Joaquín Guzmán Loera, the Mexican drug lord known as El Chapo, was sentenced on Wednesday to life in prison, ending one of modern history’s most brutal and notorious criminal careers.
The life sentence, mandated by law as a result of the severity of Mr. Guzmán’s crimes, was handed down in the Federal District Court in Brooklyn, where the kingpin was convicted last winter of drug, murder and money laundering charges after a sprawling three-month trial.
As some of the federal agents who had chased him for years looked on from the gallery, Judge Brian M. Cogan issued the life term and Mr. Guzmán, 62, was hauled away to prepare himself — pending an appeal — for spending the rest of his life behind bars.
He almost certainly will be sent to the country’s most forbidding federal prison, the United States Penitentiary Administrative Maximum Facility, or ADX, in Florence, Colo.
Nearly 2.5 years after his extradition to the U.S., "El Chapo" was found guilty in an epic drug-trafficking case and sentenced to life in prison without parole pic.twitter.com/RWVrpEfMI9
— Bloomberg TicToc (@tictoc) July 17, 2019
“It’s justice not only for the Mexican government, but for all of Guzmán’s victims in Mexico,” said Raymond P. Donovan, the agent in charge of the New York office of the Drug Enforcement Administration, which was instrumental in capturing the kingpin twice. Mr. Guzman’s career atop one of Mexico’s most powerful cartels came to a close only after Mexico agreed to extradite him to the United States in January 2017.

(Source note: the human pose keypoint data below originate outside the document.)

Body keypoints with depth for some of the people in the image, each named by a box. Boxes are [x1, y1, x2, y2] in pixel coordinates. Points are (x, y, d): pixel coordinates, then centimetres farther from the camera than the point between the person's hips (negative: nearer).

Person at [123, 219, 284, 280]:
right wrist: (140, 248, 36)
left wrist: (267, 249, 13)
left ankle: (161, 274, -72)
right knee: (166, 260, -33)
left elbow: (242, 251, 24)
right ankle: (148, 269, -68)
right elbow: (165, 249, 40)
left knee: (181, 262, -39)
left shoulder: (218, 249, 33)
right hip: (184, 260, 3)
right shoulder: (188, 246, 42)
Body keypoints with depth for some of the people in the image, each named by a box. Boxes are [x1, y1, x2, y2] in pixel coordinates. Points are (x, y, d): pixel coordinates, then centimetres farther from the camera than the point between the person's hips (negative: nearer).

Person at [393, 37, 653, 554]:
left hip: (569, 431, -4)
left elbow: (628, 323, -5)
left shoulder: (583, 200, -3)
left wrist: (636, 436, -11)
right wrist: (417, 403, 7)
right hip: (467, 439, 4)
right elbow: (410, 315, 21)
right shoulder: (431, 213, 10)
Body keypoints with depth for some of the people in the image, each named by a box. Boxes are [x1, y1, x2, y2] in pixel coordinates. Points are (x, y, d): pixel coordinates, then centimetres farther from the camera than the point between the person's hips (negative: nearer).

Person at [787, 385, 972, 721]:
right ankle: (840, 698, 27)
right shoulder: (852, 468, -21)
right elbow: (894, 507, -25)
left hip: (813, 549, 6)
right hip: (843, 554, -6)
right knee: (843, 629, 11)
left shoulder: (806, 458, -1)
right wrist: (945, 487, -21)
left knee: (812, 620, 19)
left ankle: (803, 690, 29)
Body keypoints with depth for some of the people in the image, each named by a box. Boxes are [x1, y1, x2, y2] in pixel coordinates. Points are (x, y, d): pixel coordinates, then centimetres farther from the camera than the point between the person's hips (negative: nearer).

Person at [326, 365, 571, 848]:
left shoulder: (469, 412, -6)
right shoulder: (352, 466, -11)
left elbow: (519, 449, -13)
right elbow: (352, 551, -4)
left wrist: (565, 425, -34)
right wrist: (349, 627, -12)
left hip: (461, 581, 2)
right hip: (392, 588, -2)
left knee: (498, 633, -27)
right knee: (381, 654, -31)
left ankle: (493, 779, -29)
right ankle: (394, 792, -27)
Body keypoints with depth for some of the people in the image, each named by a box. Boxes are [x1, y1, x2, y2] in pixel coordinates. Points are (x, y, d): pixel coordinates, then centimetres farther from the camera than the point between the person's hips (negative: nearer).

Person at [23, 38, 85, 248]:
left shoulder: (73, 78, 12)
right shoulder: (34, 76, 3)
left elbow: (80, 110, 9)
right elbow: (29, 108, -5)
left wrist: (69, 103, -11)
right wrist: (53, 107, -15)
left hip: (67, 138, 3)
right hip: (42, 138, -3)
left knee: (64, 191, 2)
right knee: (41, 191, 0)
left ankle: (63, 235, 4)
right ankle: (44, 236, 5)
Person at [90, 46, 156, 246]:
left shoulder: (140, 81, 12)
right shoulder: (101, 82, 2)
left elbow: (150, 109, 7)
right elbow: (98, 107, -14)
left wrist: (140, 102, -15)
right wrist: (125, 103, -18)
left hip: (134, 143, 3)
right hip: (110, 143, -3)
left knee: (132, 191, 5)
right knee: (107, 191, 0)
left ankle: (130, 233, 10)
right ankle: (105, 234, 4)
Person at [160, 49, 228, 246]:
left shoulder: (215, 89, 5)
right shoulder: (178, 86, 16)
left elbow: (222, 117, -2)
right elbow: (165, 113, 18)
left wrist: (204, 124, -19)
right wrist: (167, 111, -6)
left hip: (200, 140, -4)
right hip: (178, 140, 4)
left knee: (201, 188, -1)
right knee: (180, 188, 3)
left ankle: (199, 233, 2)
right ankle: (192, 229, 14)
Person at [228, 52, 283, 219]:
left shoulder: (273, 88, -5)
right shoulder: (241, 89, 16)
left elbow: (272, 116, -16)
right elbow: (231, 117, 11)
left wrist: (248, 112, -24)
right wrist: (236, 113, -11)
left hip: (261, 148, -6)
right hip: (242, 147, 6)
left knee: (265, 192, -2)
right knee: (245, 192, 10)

His ability to escape from prison and evade capture for years underscored the deep corruption of the Mexican authorities by his cartel, which employed bribery and intimidation to control not just local police departments, but the highest ranking officials in the national government.
Mr. Guzmán’s trial took place under intense media scrutiny and tight security that involved bomb-sniffing dogs, police snipers and federal marshals with radiation sensors.
Prosecutors leveled some of the most serious charges possible against him, presenting evidence that he sent hundreds of tons of drugs to the United States from Mexico and caused the deaths of dozens of people to protect himself and his smuggling routes.
The case revealed in exacting detail the inner workings of the Sinaloa drug cartel — such as how it employed I.T. consultants and how it packaged its cocaine in rubber “condoms.”
But given the defendant’s fame and notoriety, the trial was also a boisterous legal circus, complete with a horde of international reporters, a steady trickle of curious “narco-tourists” and a cameo appearance by an actor who plays the drug lord on a Netflix show.
The verdict on Feb. 12 came after more than a week of deliberations by the jury. Ultimately, Mr. Guzmán was found guilty on all 10 counts of the indictment.
As the verdict was read, he sat listening to a translator, looking stunned. When the reading of the verdict was complete, Mr. Guzmán leaned back to glance at his wife, Emma Coronel Aispuro, who flashed him a thumbs up with tears in her eyes.